Publication year - 1997
Publication title -
addiction biology
Language(s) - English
Resource type - Journals
SCImago Journal Rank - 1.445
H-Index - 78
eISSN - 1369-1600
pISSN - 1355-6215
DOI - 10.1080/13556219772732
Subject(s) - buprenorphine , methadone , medicine , opiate , anesthesia , agonist , opioid , addiction , methadone maintenance , morphine , psychiatry , receptor
Abstract A study of 13 male opiate addicts was undertaken to investigate the feasibility of transferring abruptly from methadone maintenance treatment to buprenorphine in an outpatient setting. The mean age of subjects was 30 years (range 18‐45) and all fulfilled DSM‐III‐R criteria for opioid dependence. All were maintained on a methadone dose of 20‐30 mg mixture daily and were transferred for 3 days to 4 mg buprenorphine sublingually 24‐26 hours after their last dose of methadone.
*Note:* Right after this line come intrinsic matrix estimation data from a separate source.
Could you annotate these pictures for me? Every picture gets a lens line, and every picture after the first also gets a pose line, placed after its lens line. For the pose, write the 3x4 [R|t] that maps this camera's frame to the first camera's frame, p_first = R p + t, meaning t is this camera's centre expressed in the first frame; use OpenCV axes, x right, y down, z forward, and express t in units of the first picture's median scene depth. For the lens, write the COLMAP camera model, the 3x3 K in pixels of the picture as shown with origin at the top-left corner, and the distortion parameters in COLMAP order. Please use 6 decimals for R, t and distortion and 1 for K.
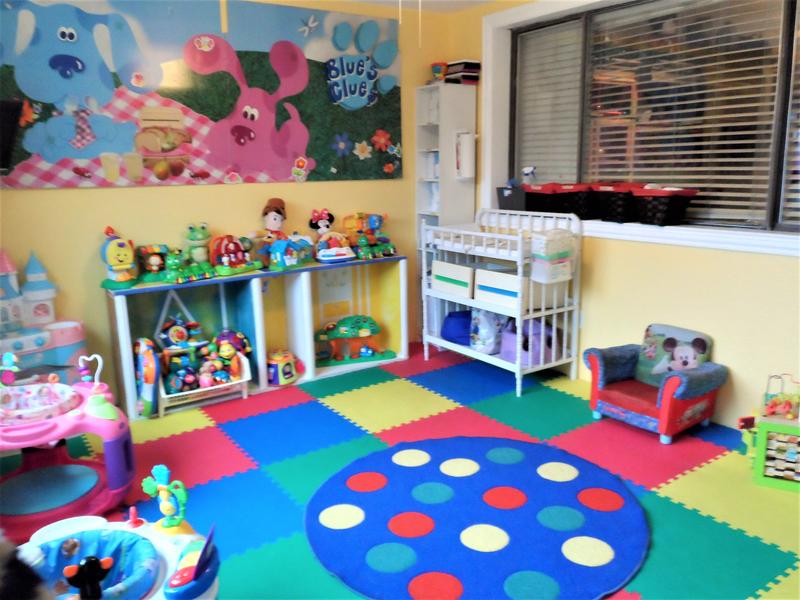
lens RADIAL K [[657.5, 0, 401.8], [0, 657.5, 298.3], [0, 0, 1]] dist [0.000444, -0.018158]
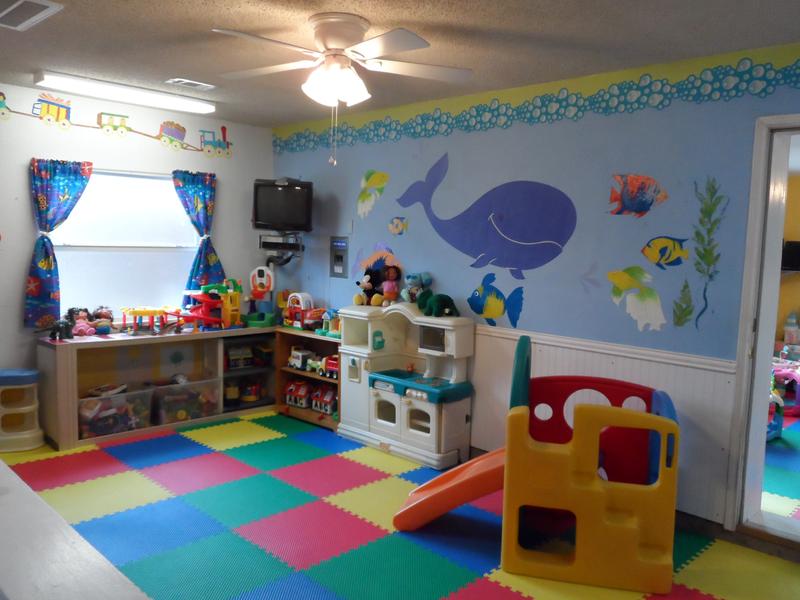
lens RADIAL K [[657.5, 0, 402.8], [0, 657.5, 305.1], [0, 0, 1]] dist [0.000444, -0.018158]
pose [[0.180618, 0.112862, -0.977056, 1.094043], [-0.228667, 0.970993, 0.069890, 0.065361], [0.956602, 0.210797, 0.201187, -0.645785]]
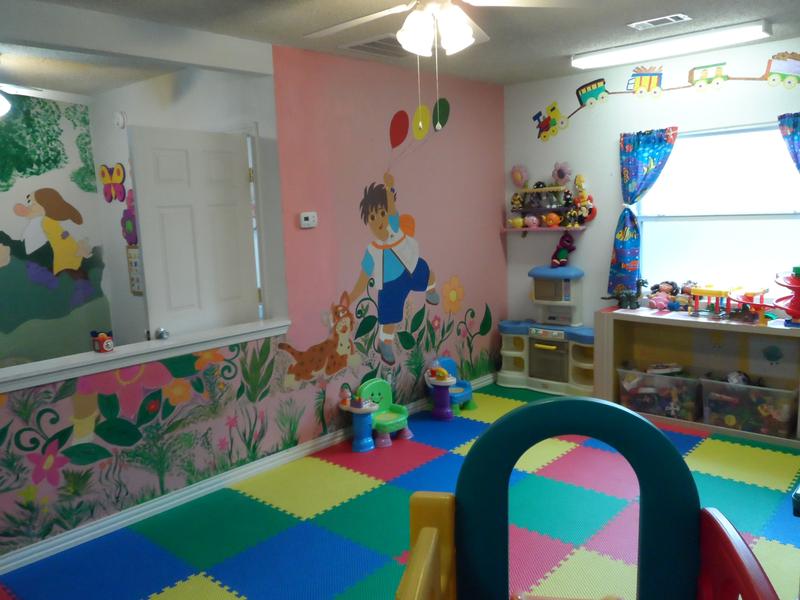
lens RADIAL K [[657.5, 0, 402.5], [0, 657.5, 306.0], [0, 0, 1]] dist [0.000444, -0.018158]
pose [[-0.970853, 0.086645, -0.223464, 0.470755], [0.004430, 0.938695, 0.344719, -0.088406], [0.239633, 0.333682, -0.911720, 0.072344]]
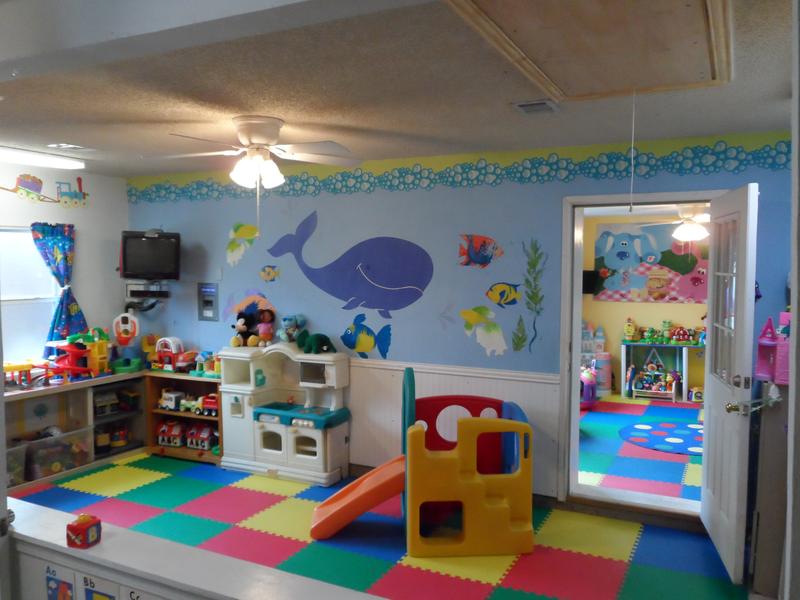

On day 1 repeated measures of drug effects were performed, including agonist and withdrawal effects, and this was complemented by saccadic eye movements, a potential new measure of central opioid effects. These recordings were repeated once on days 2 and 3 and the subjects returned to their previous dose of methadone on day 4. Buprenorphine caused no detectable agonist effects or drug “high”, but had “good” effects, was “liked” and well tolerated, suggesting that subjects would comply with buprenorphine treatment despite the lack of reinforcing effects. A mild increase in subjective withdrawal symptoms, which was not clinically significant, was seen in association with an increase in saccadic peak velocity on day 2 of the study but no withdrawal occurred on the other days, indicating that the abrupt transfer technique was acceptable.